I am stuck in a strange predicament. I need to generate UUIDs in my Linux program (which I distribute using RPMs). I do not want to add another dependency to my application by requiring the user to install libuuid (seems like libuuid isn't included in most Linux distros, like CentOS).

Isn't there a standard Linux system call which generates UUIDs (like say, in Windows there CoCreateGuid)? What does the command uuidgen use?

+1  A: 

Perhaps ooid will help? http://ooid.sourceforge.net/

Moron
A: 

No system call exists in POSIX to generate UUID, but I guess you can find somewhere a BSD/MIT code to generate the UUID. ooid is released under the Boost software license, which according to wikipedia, is a permissive license in the style of BSD/MIT. Then you can just paste it into your application, without any need to add dependencies.

Stefano Borini
+2  A: 

Is there any reason why you can't just link statically to libuuid?

caf
I use libuuid on Mac OS X too. It works well.
Dan
A: 

Thanks for all your comments!

I went through each one, and here's what suited my requirement the best:

What I needed was just plain time-based UUIDs which were generated from random numbers once for every user who installed the application. UUID version 4 as specified in RFC 4122 was exactly it.

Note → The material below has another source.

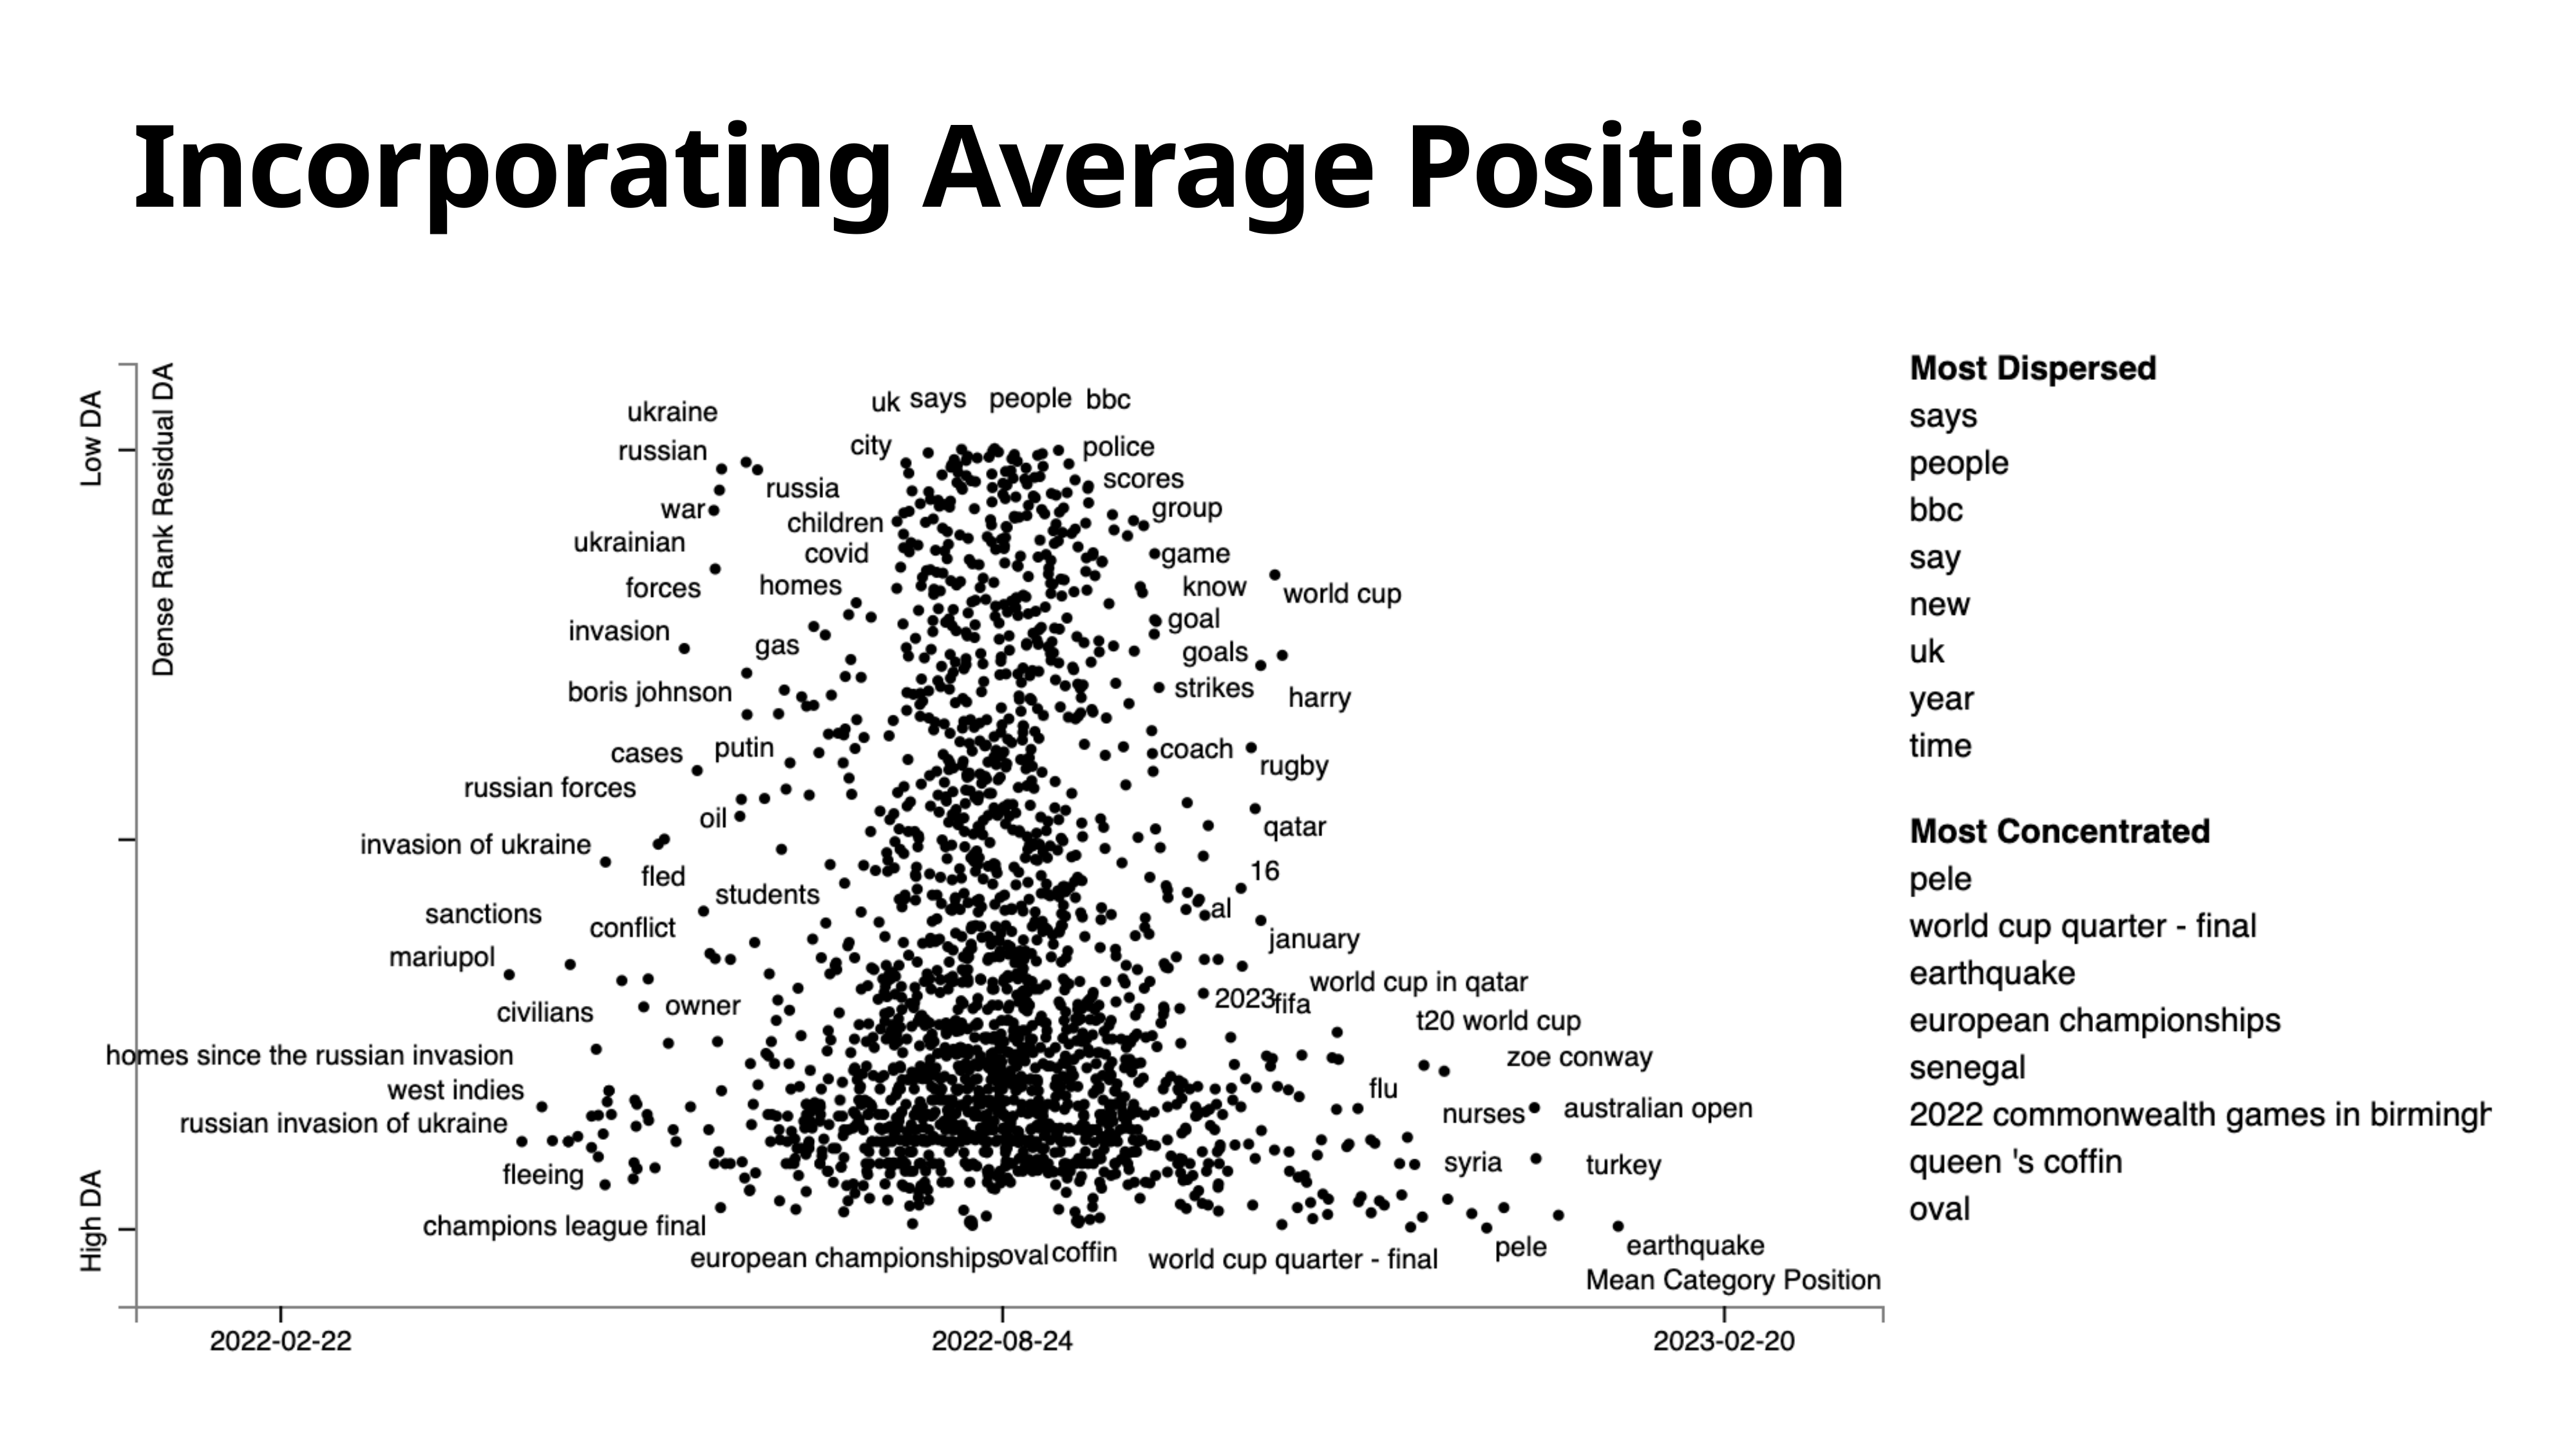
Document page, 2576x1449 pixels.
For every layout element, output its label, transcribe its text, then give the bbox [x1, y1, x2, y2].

I went through a the algorithm suggested, and came up with a pretty simple solution which would work in Linux as well as Windows (Maybe its too simplistic, but it does satisfy the need!):

srand(time(NULL));

sprintf(strUuid, "%x%x-%x-%x-%x-%x%x%x", 
    rand(), rand(),                 // Generates a 64-bit Hex number
    rand(),                         // Generates a 32-bit Hex number
    ((rand() & 0x0fff) | 0x4000),   // Generates a 32-bit Hex number of the form 4xxx (4 indicates the UUID version)
    rand() % 0x3fff + 0x8000,       // Generates a 32-bit Hex number in the range [0x8000, 0xbfff]
    rand(), rand(), rand());        // Generates a 96-bit Hex number
themoondothshine